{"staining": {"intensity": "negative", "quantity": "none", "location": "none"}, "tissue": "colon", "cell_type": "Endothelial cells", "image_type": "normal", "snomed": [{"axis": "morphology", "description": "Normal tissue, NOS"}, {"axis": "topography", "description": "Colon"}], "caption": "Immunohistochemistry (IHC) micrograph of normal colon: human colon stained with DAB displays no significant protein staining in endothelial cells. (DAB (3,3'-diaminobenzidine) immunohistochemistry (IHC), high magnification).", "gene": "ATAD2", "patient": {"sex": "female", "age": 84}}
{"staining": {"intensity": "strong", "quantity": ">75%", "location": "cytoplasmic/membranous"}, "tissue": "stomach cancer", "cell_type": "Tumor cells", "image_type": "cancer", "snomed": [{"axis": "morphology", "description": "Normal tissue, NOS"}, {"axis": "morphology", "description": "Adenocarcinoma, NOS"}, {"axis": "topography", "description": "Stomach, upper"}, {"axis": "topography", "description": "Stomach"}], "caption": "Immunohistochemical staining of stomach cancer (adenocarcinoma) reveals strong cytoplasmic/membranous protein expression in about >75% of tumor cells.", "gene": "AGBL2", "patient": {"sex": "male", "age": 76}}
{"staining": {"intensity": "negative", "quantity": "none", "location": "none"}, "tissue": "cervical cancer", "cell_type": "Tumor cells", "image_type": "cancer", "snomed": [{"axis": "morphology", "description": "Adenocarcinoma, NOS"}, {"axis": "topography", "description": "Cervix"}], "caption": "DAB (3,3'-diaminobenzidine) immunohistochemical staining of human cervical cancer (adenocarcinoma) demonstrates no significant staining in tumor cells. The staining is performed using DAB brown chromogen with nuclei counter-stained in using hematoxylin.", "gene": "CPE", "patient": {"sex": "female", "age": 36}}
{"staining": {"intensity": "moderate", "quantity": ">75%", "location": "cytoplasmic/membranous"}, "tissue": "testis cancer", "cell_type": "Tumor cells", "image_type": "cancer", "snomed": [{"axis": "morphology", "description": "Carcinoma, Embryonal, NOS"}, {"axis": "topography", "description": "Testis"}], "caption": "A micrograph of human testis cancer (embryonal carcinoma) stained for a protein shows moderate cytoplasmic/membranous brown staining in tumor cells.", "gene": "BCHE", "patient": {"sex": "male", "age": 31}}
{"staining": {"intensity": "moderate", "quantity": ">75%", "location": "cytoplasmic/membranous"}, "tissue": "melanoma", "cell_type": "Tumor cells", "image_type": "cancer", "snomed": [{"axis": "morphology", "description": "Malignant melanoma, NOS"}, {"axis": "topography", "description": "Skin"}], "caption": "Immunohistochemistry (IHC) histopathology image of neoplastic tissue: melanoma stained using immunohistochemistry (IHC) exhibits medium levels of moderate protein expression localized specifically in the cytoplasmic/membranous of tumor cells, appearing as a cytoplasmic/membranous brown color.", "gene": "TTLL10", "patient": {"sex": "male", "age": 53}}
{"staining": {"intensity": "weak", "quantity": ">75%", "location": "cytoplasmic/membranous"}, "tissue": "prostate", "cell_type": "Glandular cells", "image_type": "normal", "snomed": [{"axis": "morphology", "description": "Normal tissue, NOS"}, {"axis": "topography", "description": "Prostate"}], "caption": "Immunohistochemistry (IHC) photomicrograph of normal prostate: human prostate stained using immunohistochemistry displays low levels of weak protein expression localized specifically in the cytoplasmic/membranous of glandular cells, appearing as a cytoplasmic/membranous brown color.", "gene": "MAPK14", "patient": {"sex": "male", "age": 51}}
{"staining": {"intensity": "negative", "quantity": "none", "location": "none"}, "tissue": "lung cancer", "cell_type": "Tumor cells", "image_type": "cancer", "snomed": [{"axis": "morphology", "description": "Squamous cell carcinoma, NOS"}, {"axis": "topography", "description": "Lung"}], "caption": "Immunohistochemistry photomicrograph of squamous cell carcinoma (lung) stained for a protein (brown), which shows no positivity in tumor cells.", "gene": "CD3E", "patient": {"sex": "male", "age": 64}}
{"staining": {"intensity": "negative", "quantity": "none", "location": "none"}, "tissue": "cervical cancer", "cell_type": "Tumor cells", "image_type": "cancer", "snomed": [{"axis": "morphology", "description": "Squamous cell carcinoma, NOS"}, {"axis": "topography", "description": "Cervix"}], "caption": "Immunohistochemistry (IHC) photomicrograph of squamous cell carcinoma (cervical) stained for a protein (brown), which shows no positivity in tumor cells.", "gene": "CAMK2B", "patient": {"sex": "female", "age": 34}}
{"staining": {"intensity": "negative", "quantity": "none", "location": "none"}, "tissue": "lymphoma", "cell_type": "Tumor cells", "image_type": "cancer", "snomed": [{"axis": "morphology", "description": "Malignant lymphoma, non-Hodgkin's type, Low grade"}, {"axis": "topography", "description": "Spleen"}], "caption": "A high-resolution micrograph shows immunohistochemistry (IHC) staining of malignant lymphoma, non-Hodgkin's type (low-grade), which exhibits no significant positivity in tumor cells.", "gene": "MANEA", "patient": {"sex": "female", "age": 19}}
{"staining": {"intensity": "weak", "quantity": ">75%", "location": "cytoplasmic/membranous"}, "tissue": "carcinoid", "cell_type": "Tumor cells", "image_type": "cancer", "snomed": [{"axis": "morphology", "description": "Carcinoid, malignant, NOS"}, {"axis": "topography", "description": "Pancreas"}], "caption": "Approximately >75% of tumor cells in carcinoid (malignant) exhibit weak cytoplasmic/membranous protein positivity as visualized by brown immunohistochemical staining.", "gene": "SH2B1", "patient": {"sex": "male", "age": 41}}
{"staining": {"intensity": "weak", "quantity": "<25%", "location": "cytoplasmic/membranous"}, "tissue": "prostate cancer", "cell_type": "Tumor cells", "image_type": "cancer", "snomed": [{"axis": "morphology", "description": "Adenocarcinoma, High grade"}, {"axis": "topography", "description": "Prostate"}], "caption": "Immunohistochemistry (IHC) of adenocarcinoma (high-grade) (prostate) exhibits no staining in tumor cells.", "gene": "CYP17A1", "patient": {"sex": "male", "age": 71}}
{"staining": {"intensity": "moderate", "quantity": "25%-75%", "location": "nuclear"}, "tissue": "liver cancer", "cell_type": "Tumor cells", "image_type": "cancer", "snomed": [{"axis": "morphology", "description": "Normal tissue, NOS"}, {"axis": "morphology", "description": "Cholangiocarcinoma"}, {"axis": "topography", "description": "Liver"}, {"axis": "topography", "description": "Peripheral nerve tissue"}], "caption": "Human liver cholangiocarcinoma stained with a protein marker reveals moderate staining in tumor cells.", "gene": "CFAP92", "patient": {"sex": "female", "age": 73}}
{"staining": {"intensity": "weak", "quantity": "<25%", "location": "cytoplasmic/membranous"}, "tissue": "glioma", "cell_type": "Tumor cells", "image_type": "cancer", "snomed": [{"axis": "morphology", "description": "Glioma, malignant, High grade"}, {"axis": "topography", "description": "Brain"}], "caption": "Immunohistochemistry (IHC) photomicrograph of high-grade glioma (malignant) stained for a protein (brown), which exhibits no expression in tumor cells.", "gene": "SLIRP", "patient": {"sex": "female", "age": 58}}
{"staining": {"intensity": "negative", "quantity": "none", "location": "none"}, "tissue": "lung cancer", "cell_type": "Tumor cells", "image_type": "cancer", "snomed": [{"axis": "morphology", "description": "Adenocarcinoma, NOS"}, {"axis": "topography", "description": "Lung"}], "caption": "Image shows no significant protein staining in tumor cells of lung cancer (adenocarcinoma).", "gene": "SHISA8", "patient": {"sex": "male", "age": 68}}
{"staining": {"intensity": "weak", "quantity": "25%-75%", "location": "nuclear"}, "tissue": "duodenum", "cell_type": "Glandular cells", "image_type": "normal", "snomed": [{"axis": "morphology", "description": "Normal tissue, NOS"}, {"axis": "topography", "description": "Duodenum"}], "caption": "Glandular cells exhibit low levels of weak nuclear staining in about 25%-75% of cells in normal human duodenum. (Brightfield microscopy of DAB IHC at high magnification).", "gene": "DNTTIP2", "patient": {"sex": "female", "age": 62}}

**Problem requirements:** Show every line of the material above in which "moderate" is present.

**Written response:**
{"staining": {"intensity": "moderate", "quantity": ">75%", "location": "cytoplasmic/membranous"}, "tissue": "testis cancer", "cell_type": "Tumor cells", "image_type": "cancer", "snomed": [{"axis": "morphology", "description": "Carcinoma, Embryonal, NOS"}, {"axis": "topography", "description": "Testis"}], "caption": "A micrograph of human testis cancer (embryonal carcinoma) stained for a protein shows moderate cytoplasmic/membranous brown staining in tumor cells.", "gene": "BCHE", "patient": {"sex": "male", "age": 31}}
{"staining": {"intensity": "moderate", "quantity": ">75%", "location": "cytoplasmic/membranous"}, "tissue": "melanoma", "cell_type": "Tumor cells", "image_type": "cancer", "snomed": [{"axis": "morphology", "description": "Malignant melanoma, NOS"}, {"axis": "topography", "description": "Skin"}], "caption": "Immunohistochemistry (IHC) histopathology image of neoplastic tissue: melanoma stained using immunohistochemistry (IHC) exhibits medium levels of moderate protein expression localized specifically in the cytoplasmic/membranous of tumor cells, appearing as a cytoplasmic/membranous brown color.", "gene": "TTLL10", "patient": {"sex": "male", "age": 53}}
{"staining": {"intensity": "moderate", "quantity": "25%-75%", "location": "nuclear"}, "tissue": "liver cancer", "cell_type": "Tumor cells", "image_type": "cancer", "snomed": [{"axis": "morphology", "description": "Normal tissue, NOS"}, {"axis": "morphology", "description": "Cholangiocarcinoma"}, {"axis": "topography", "description": "Liver"}, {"axis": "topography", "description": "Peripheral nerve tissue"}], "caption": "Human liver cholangiocarcinoma stained with a protein marker reveals moderate staining in tumor cells.", "gene": "CFAP92", "patient": {"sex": "female", "age": 73}}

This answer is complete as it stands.